May’s Take – Sweet Walker

Deid the awful daeth. The Honda Accord flameboat. “Yeah, if you wouldn’t have pulled over, that would’ve been the worst job you ever got. Youlda gone up. But hey- at least no more oil changes…ever!” he roared. Well, I did pull over, and I didn’t die the awful death. I escaped by realizing getting off the freeway and postponing dinner another hour was the wise move. Turned out to most definitely be the wise move, or else this column would be “Trudy’s Take” or something. I was on the way home from my job in Mortgage Banking, [short lived] when I saw a piece of the car in front of me break off from underneath and skid along the ground toward my 75mph moving vehicle. Immediately I ran over this metallic misfit and it became lodged in my underbelly, creating a 4th of July celebration in the middle of the winter. I was sparking and screaming and I sensed something really bad about to happen. Usually when I sense really bad things happening, I just go with them and figure they can’t stay that bad for too much longer. Luckily for my existence and for those who care that I exist I decided to be proactive this time. So I abruptly crossed four lanes and hit the off ramp. Ultimately, my car was towed to my mechanic, and the next morning when I went to discuss the issue, I was basically told, “you were seconds away from exploding. That would’ve been the worst job you ever had.” Got. Had. Whatever. It would’ve been bad.

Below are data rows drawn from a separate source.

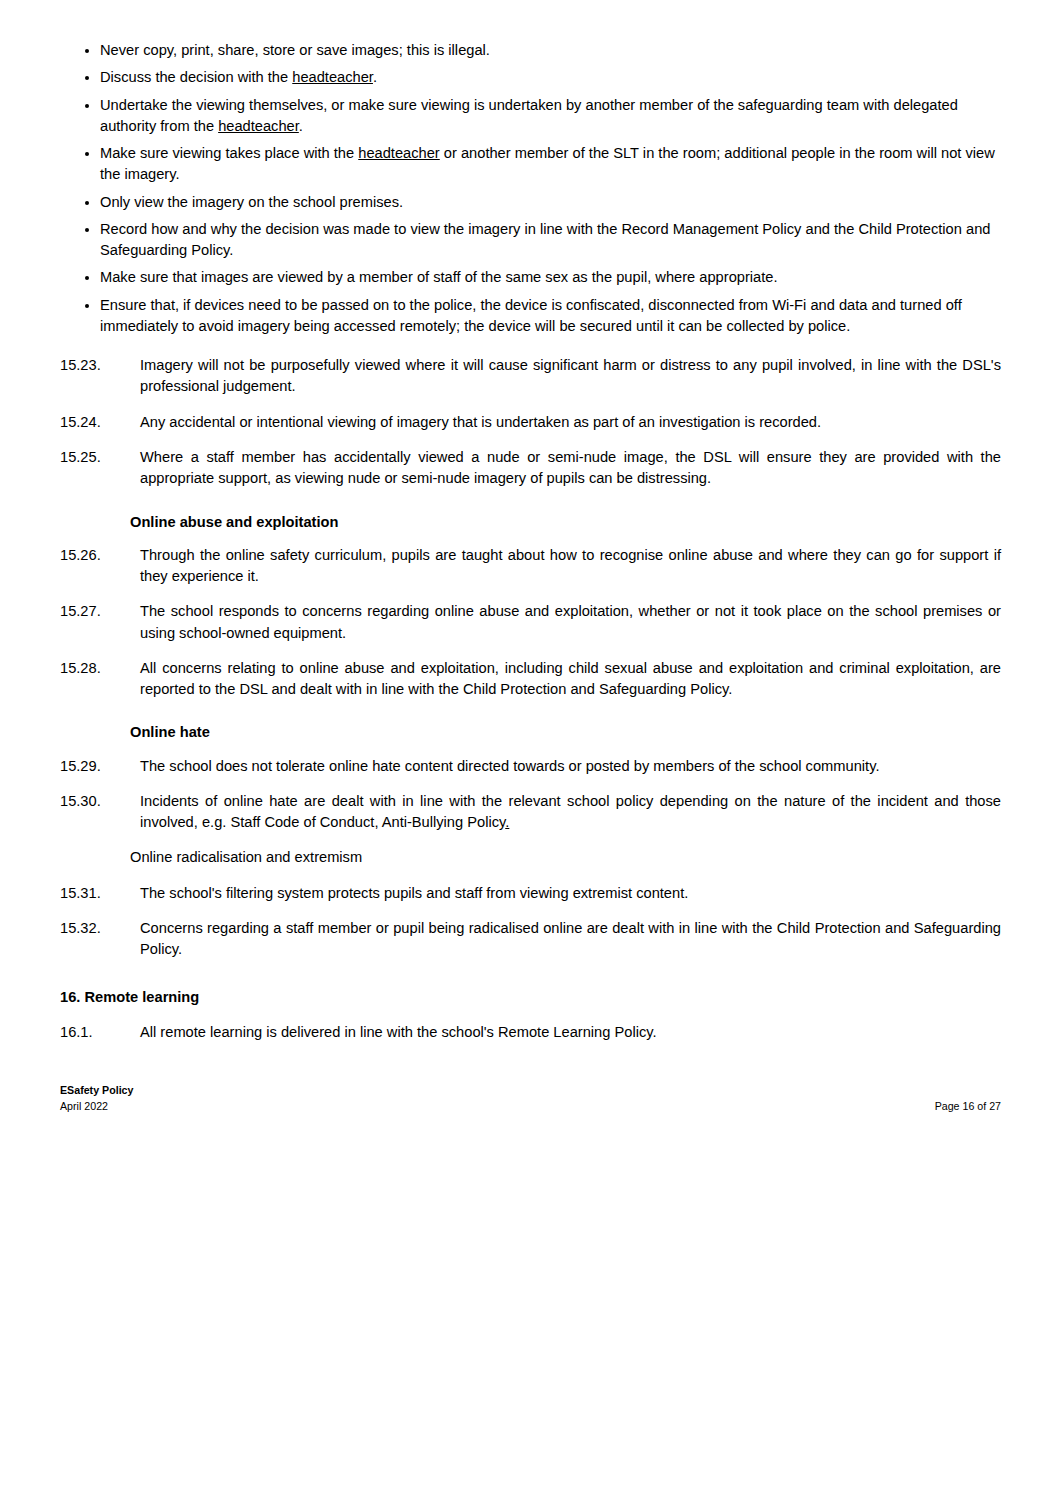Never copy, print, share, store or save images; this is illegal.
Discuss the decision with the headteacher.
Undertake the viewing themselves, or make sure viewing is undertaken by another member of the safeguarding team with delegated authority from the headteacher.
Make sure viewing takes place with the headteacher or another member of the SLT in the room; additional people in the room will not view the imagery.
Only view the imagery on the school premises.
Record how and why the decision was made to view the imagery in line with the Record Management Policy and the Child Protection and Safeguarding Policy.
Make sure that images are viewed by a member of staff of the same sex as the pupil, where appropriate.
Ensure that, if devices need to be passed on to the police, the device is confiscated, disconnected from Wi-Fi and data and turned off immediately to avoid imagery being accessed remotely; the device will be secured until it can be collected by police.
15.23.
Imagery will not be purposefully viewed where it will cause significant harm or distress to any pupil involved, in line with the DSL's professional judgement.
15.24.
Any accidental or intentional viewing of imagery that is undertaken as part of an investigation is recorded.
15.25.
Where a staff member has accidentally viewed a nude or semi-nude image, the DSL will ensure they are provided with the appropriate support, as viewing nude or semi-nude imagery of pupils can be distressing.
Online abuse and exploitation
15.26.
Through the online safety curriculum, pupils are taught about how to recognise online abuse and where they can go for support if they experience it.
15.27.
The school responds to concerns regarding online abuse and exploitation, whether or not it took place on the school premises or using school-owned equipment.
15.28.
All concerns relating to online abuse and exploitation, including child sexual abuse and exploitation and criminal exploitation, are reported to the DSL and dealt with in line with the Child Protection and Safeguarding Policy.
Online hate
15.29.
The school does not tolerate online hate content directed towards or posted by members of the school community.
15.30.
Incidents of online hate are dealt with in line with the relevant school policy depending on the nature of the incident and those involved, e.g. Staff Code of Conduct, Anti-Bullying Policy.
Online radicalisation and extremism
15.31.
The school's filtering system protects pupils and staff from viewing extremist content.
15.32.
Concerns regarding a staff member or pupil being radicalised online are dealt with in line with the Child Protection and Safeguarding Policy.
16. Remote learning
16.1.
All remote learning is delivered in line with the school's Remote Learning Policy.
ESafety PolicyApril 2022
Page 16 of 27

The doctor told my mom, “two inches to the left and he would have been paralyzed.” I was seven, and climbing a tree on the side of my house. This tree had a thin rope that extended down the trunk, a thin rope that I held tight and began to climb. Luckily, I had just established footing and was maybe three steps up the tree when the rope snapped and I fell directly onto a sharp, jagged stump. It punctured my lower back, but it missed my spine and only stabbed flesh. That fortuitous fall enabled me to elude potential captors at freeze tag, win me the Dodgeball championship in 6th grade, swim in oceans around the world, wrestle young ladies and stand at a urinal smiling wide in the two decades since. Thank you for my legs and the use of them, and for the ability to dance if I didn’t possess an innate inhibition that prevented me from it without the aid of at least ten cocktails. But if I wanted to dance while a product of sobriety, I could. I grew tall and strong, physically capable of whatever I want, except perhaps playing a sport professionally, but who needs the scandal anyway. I can compete on most any playground, and I am a blessed, ecstatic man for this gift and so many others.